By listening to consumers — company officials go so far as to venture into homes to study consumers — Target is also refining its assortment to put its stamp on men’s, natural personal care and South Korean-inspired products. “We are creating areas for discovery,” explained Hennington, pointing out displays such as those for trial sizes, colorful bath lines and masks. “Unique at the front of the store is an area for naturals which has done well for us, as well as mini trial items at good price points and colorful poufs, bath bombs and gels.”

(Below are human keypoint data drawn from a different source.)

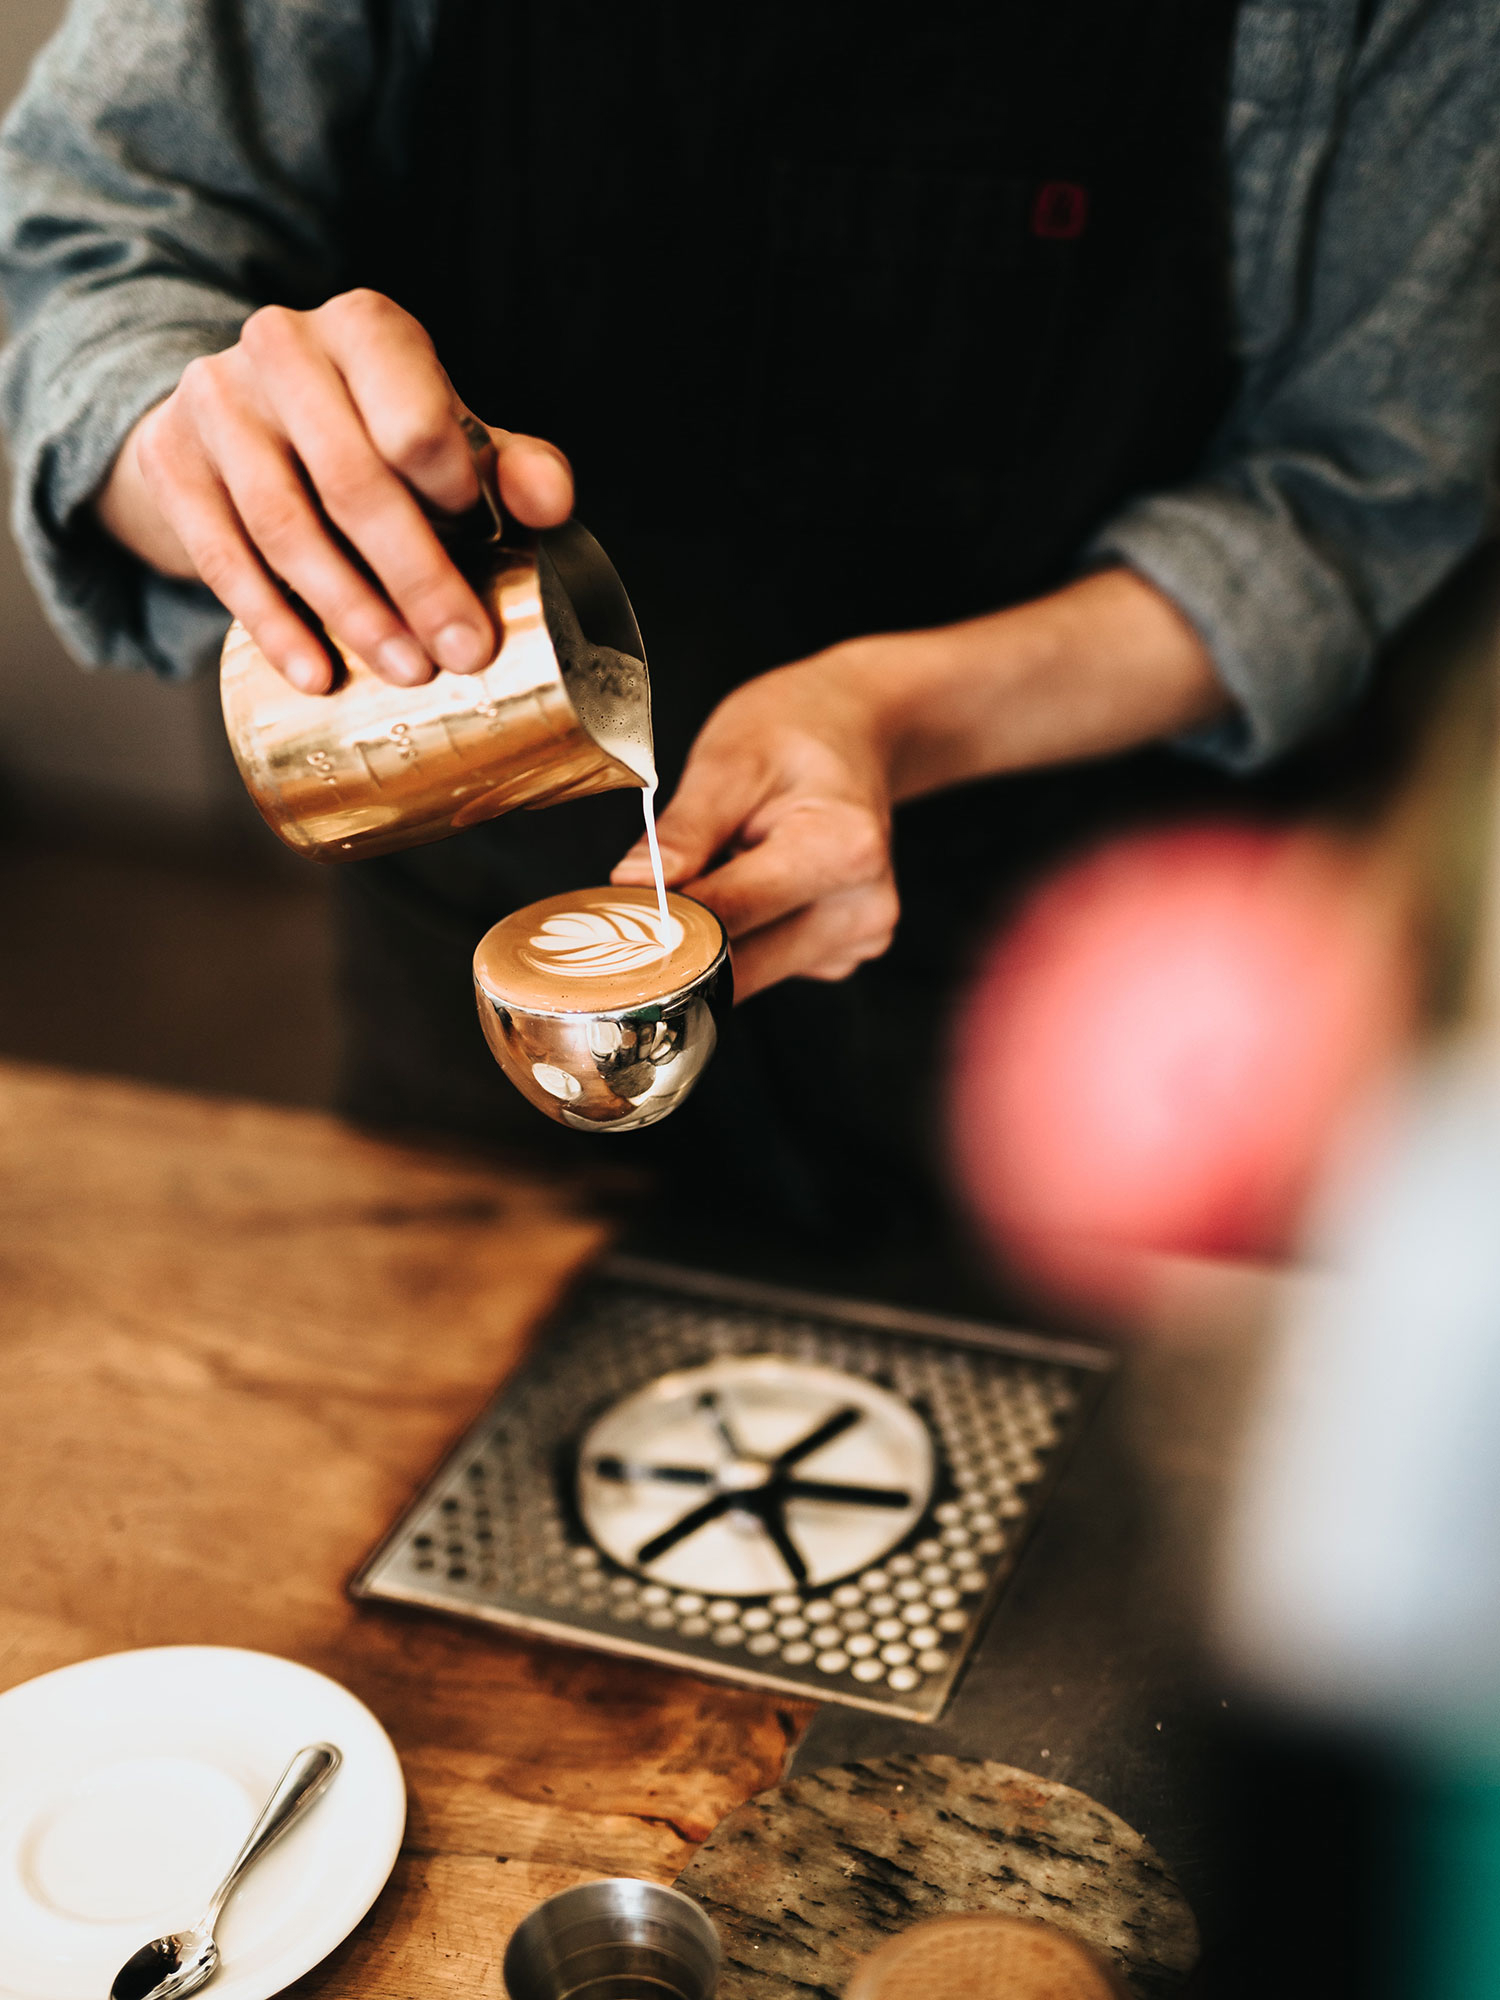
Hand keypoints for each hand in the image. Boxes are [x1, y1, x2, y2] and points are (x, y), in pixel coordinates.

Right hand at [95, 289, 572, 691]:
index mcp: (366, 329)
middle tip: (464, 652)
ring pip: (287, 527)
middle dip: (418, 580)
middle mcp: (282, 348)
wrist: (244, 417)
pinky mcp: (171, 461)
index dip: (451, 488)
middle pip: (354, 482)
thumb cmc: (369, 428)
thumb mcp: (449, 430)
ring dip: (353, 613)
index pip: (411, 415)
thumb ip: (511, 463)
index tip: (483, 542)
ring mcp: (216, 403)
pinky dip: (274, 624)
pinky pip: (223, 558)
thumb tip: (551, 505)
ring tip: (406, 670)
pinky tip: (316, 673)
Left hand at [612, 652, 901, 999]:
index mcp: (843, 851)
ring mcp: (859, 936)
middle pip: (742, 966)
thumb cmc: (796, 731)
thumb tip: (632, 886)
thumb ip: (683, 831)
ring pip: (750, 975)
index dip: (662, 927)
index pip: (730, 917)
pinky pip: (768, 966)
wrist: (853, 730)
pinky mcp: (843, 954)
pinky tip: (743, 890)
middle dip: (678, 946)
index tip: (610, 924)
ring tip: (703, 877)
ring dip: (709, 944)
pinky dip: (739, 939)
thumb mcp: (730, 759)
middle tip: (629, 912)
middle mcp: (863, 906)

With sales of men’s grooming products booming, Target is introducing a destination department in select stores with 40 slated by the end of the month. Beyond the traditional men’s legacy brands, Target has handpicked niche labels such as Rebels Refinery, Beardbrand, Byrd Hairdo and Duke Cannon. “We wanted to make a place that looks like it was meant for guys,” said Hennington. “We’re making a big bet on men’s. Men are changing, they have higher expectations and we need to deliver that as a retailer.”
Hennington said there are gaps in the mass market nudging Target merchants to uncover new brands. “If we don’t have the solution, we will find it. Our buyers are sleuths, attending trade shows and looking at social media. Some brands come to us, others we call and ask about. We want to have what people are talking about,” Hennington said, adding the company also looks at online reviews.
The outposts in Target’s fresh look also help the chain react to trends swiftly. With complicated planogram resets typical of the mass market, retailers haven’t been able to jump onto emerging beauty styles. “The little hot spots let us get trend stories out. We are presenting key trends rather than brand stories such as a dry shampoo destination or top 10 contouring solutions. Based on our research that’s how our guests are shopping,” Hennington concluded.